Could the same happen with Asia's tsunami-relief effort?
Relief organizations say they are bracing for the moment the news media drifts to other stories. If the past is a predictor, promises of aid will be delayed, diminished, or forgotten.
The Dec. 26 tsunami has already proved to be a history-defying event, with donations topping previous records. To date, the UN has received $717 million of the promised $4 billion from donor nations, and aid groups plan to harness the unprecedented public interest and involvement to keep pressure on donor governments over the long haul.
Still, garnering initial pledges represents only half the battle, say relief organizations. Sustaining the world's attention and keeping momentum going through the rebuilding process, they say, may be the stiffest challenge to any major relief effort.
"This is a big issue for us," says Elizabeth Griffin, director of media relations for Catholic Relief Services in Baltimore. "When a natural disaster strikes, and there is immediate media attention, then people get mobilized to act. When the media leaves, people think the problem has been resolved, but that is when our job begins."

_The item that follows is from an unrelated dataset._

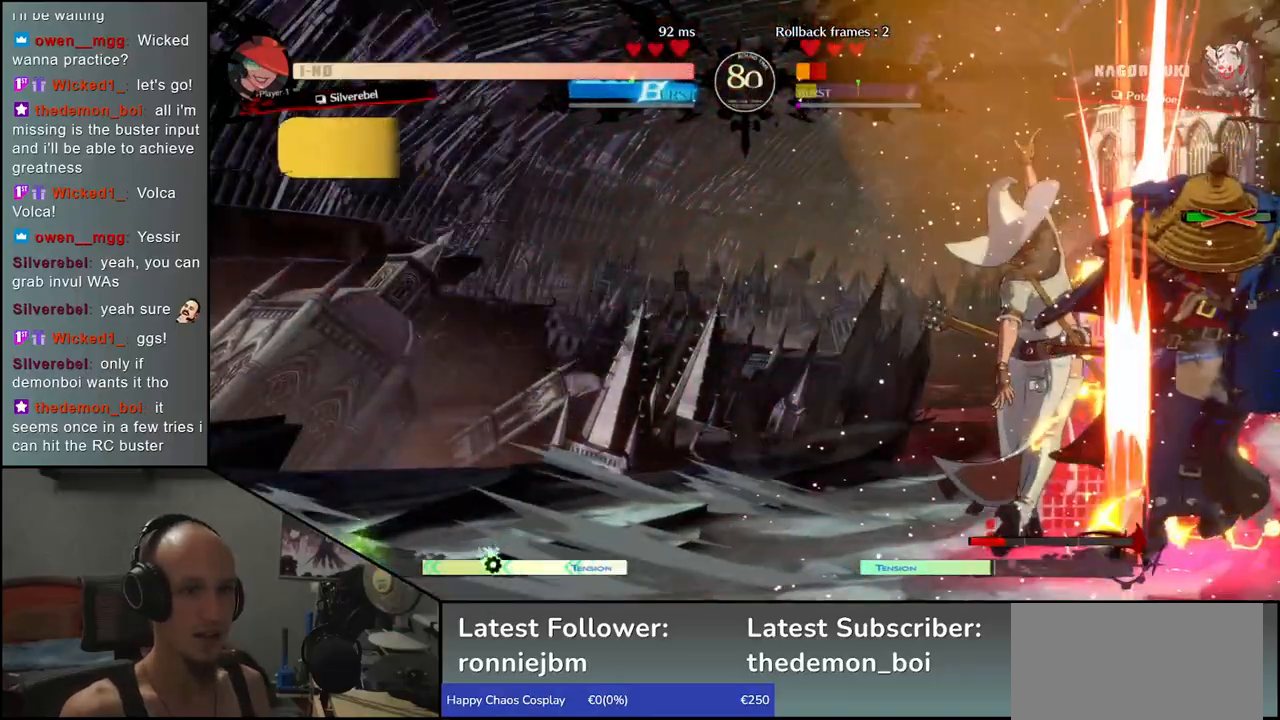
{"buttons": [], "left_stick": "down-right", "events": []}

The sad fact, Ms. Griffin says, is that aid groups are often working on several relief efforts at a time, some that get media attention, some that don't, but all of which have a profound impact on some of the world's poorest regions.
Just before the tsunami struck, Catholic Relief Services warned of a food-aid crisisas the US Congress had cut back food relief for disasters - in a year of massive need, from the flooding in the Philippines and Bangladesh to the war in Congo to the near genocide of refugees in the camps of Sudan's Darfur region.

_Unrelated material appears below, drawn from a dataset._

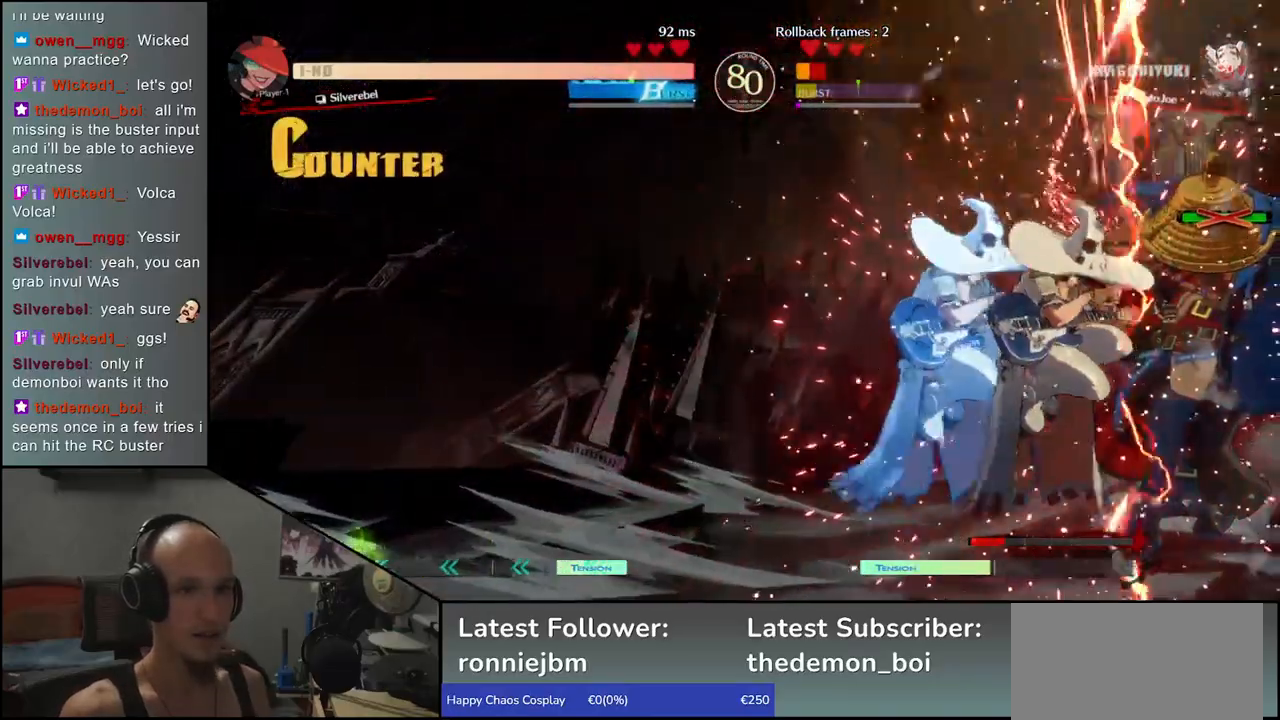
{"buttons": [], "left_stick": "down-right", "events": []}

Private aid groups like Catholic Relief Services, CARE international, Doctors Without Borders, Oxfam, and the Red Cross and Red Crescent societies are often among the first to respond to such tragedies. But private aid groups often cannot provide the comprehensive aid and reconstruction that a government or an institution like the World Bank can provide, experts say. The result is that some communities are rebuilt right away, while others can be seemingly ignored for months, or even years.

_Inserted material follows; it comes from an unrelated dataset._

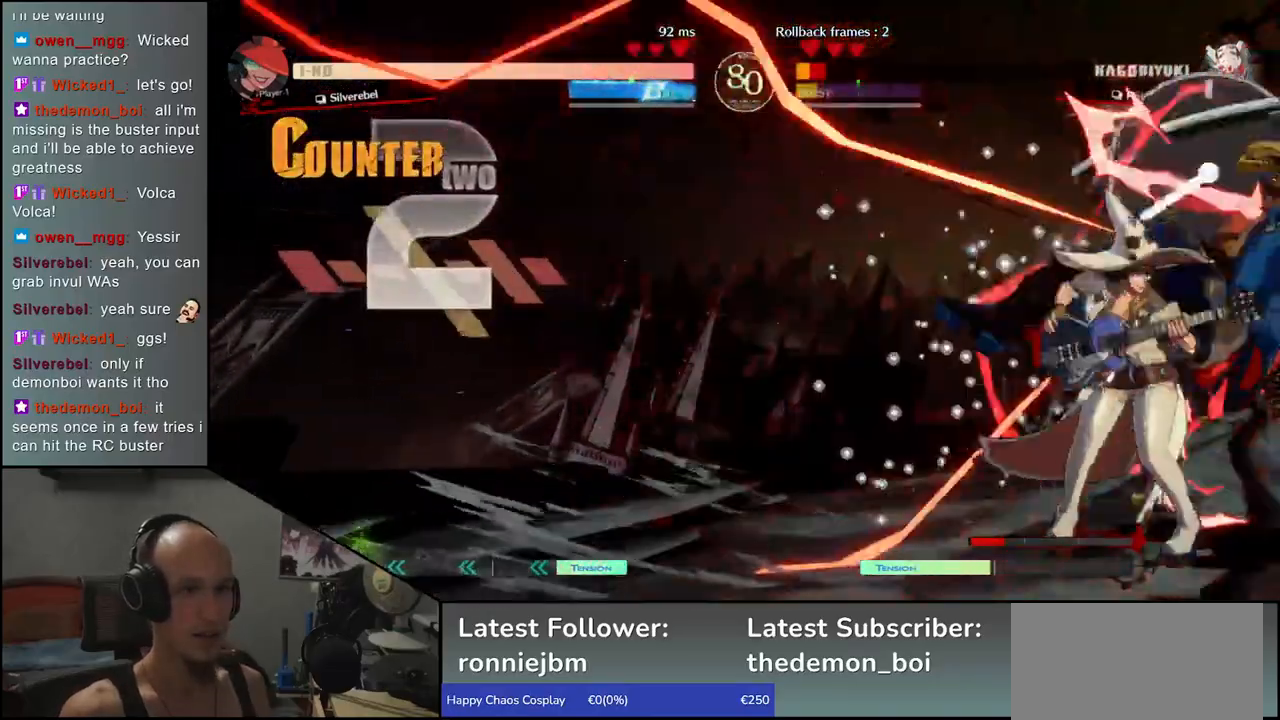
{"buttons": [], "left_stick": "down-right", "events": []}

The massive outpouring of private donations - in the US, private giving for the tsunami disaster has passed $350 million, matching the US government's promised $350 million - can help to fill in those gaps, in part. But the greater role of private donations may be in keeping pressure on national governments to fulfill their pledges, say observers. Given the checkered past of government pledges, a little public scrutiny might be needed, they say.
"In the aid community, we talk about the 'CNN factor,' " says John Tulloch, a consultant to the International Federation of Red Cross and Red Crescent Societies in New Delhi. "Slow onset disasters, such as famines or drought, are seen as more common events and they don't have the same news value. The challenge for the aid community is to get news attention for these issues as well as something extraordinary, like a tsunami."
As the tsunami crisis enters its fourth week, there has been much criticism about the slow response of governments, from Indonesia to India to Sri Lanka. In India's hardest-hit area of Tamil Nadu, for instance, the district collector of Nagapattinam was removed from his post for moving too slowly in the relief phase.
Yet any government project - whether the construction of a highway or the reconstruction of a disaster zone - is by necessity a bureaucratic exercise, aid officials say. This work simply takes time.
"I think we are a longer-term organization and will be very determined to move very quickly in assessing the needs and agreeing with the government on how to help meet the needs and put the financing into place," says Michael Carter, the World Bank's country director for India. The entire process of funding such long-term reconstruction is itself long term - from assessing needs, redirecting existing loans to disaster reconstruction, appealing for new donations, procuring equipment and materials, and disbursing funds once a project has been approved - often taking up to a full year.
And yet, relief experts say, such long-term development is more comprehensive, building up whole states and provinces instead of just villages and communities.